Eurogamer – Recommended
It’s this clarity that keeps impressing me. So many games are cluttered these days, piling features on top of busywork. Volume isn’t short of great ideas, but it delivers them gracefully, one at a time, layering simple concepts on top of solid mechanics to create the sort of organic gameplay experience that seems effortless. Its rules are clear, the edges of its world and your place in it clearly defined. Everything you need to know is on show. While Volume may be more complex than Thomas Was Alone in almost every respect, it’s still the work of someone who understands the value of simplicity.
Gamespot – 8/0
But when you’re able to avoid the barrier the overarching narrative creates, Volume flows from one level to the next with the aptitude of a great stealth game, and the inventiveness of a clever puzzle title.
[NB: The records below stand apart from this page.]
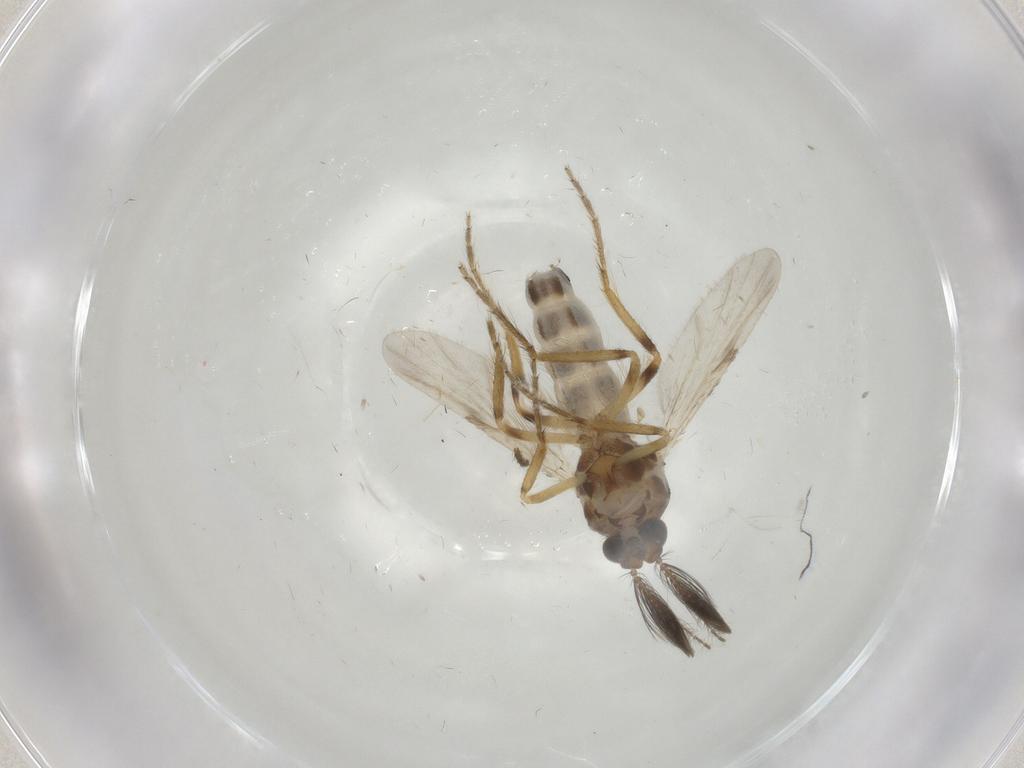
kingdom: Animalia
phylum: Arthropoda
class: Insecta
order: Diptera
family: Ceratopogonidae
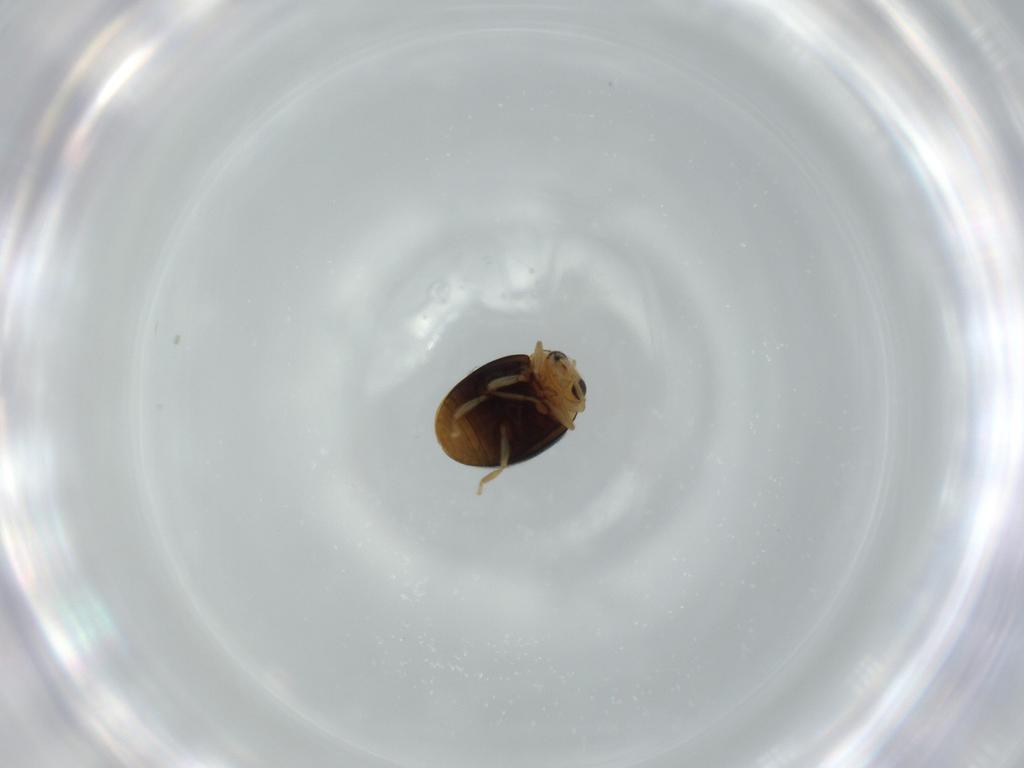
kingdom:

It stumbles when trying to tell a story, but excels at communicating phenomenal mechanics.
Gamesradar – 3.5/5
In an industry increasingly defined by bloated production values and histrionic spectacle, Volume is a deft, focused example of quality design that succeeds thanks to a laser-focus on gameplay above all else.
Game Informer – 8.75
As I finished the final level, a strange combination of feelings washed over me – a sense of accomplishment that I had overcome all of the challenges Bithell Games had laid before me, but also a sense of disappointment that the main story was over. Volume’s story levels are designed with the same care that players must use when playing, and I enjoyed the experience from start to finish. With true stealth games a rare breed today, Volume stands as a declaration that the formula can still work.
RockPaperShotgun – No Score
There’s a clever stealth game here, without question. I’d just like it so much more if it ramped up faster and cooled it with all the chest-thumping.
Destructoid – 6/10
When I think about Volume, I’m of two minds about it. From a pure gameplay perspective, it handles stealth in a way that always feels fair and, if anything, is almost too forgiving. It conveys information clearly and it’s never too frustrating. My biggest complaint of what’s here is the ability for a player to cheese their way through a level, abusing the checkpoint system or the exit square to call something a win despite feeling like a clumsy mess.
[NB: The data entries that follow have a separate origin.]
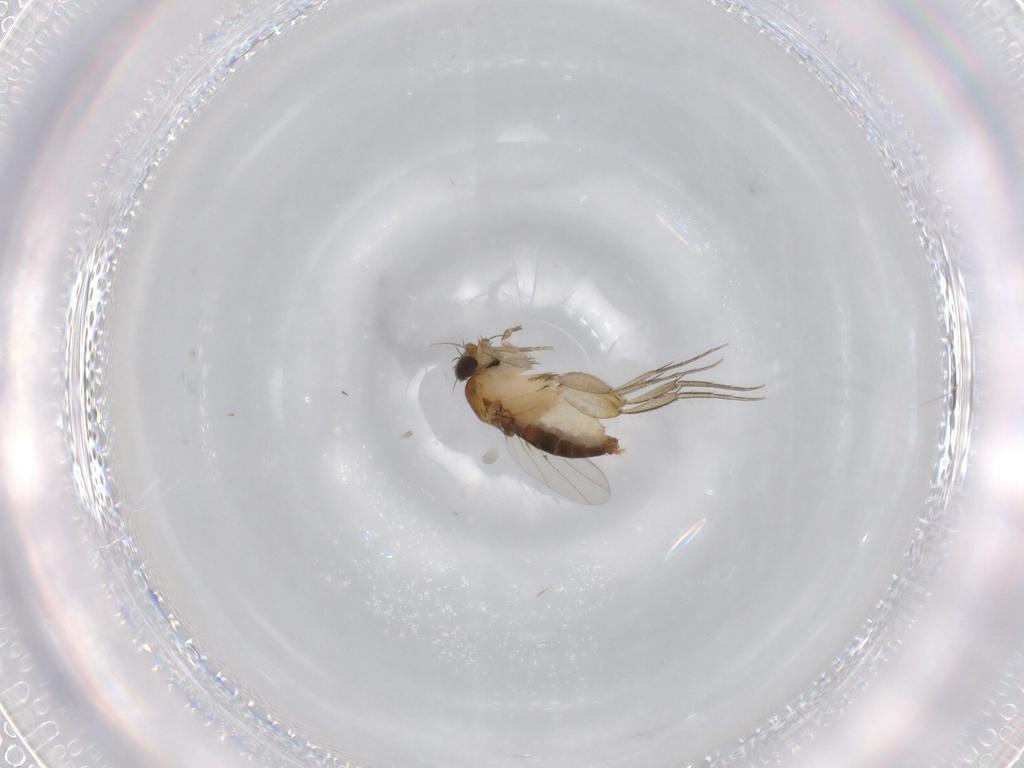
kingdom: Animalia
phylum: Arthropoda
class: Insecta
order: Diptera
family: Phoridae
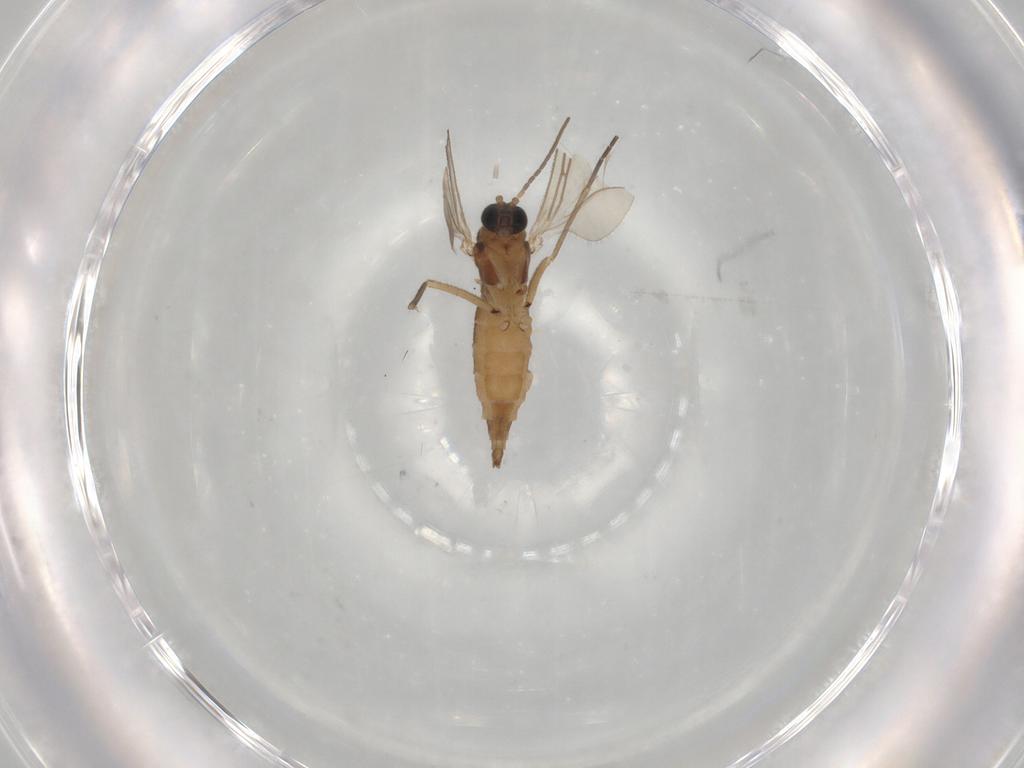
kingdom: Animalia
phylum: Arthropoda
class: Insecta
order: Diptera
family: Sciaridae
The game’s launch timing is genius, frankly. As people ramp up in excitement for a new Metal Gear Solid, we’ve got a smaller title that focus on its core aspect, that’s more than a little bit of a nod, or homage to Kojima’s legacy. With a built-in level editor, it’s likely we’ll eve see many of the series missions remade, particularly the VR ones. It’s out today on Steam and PlayStation platforms, though its Vita release has been delayed by a couple of weeks.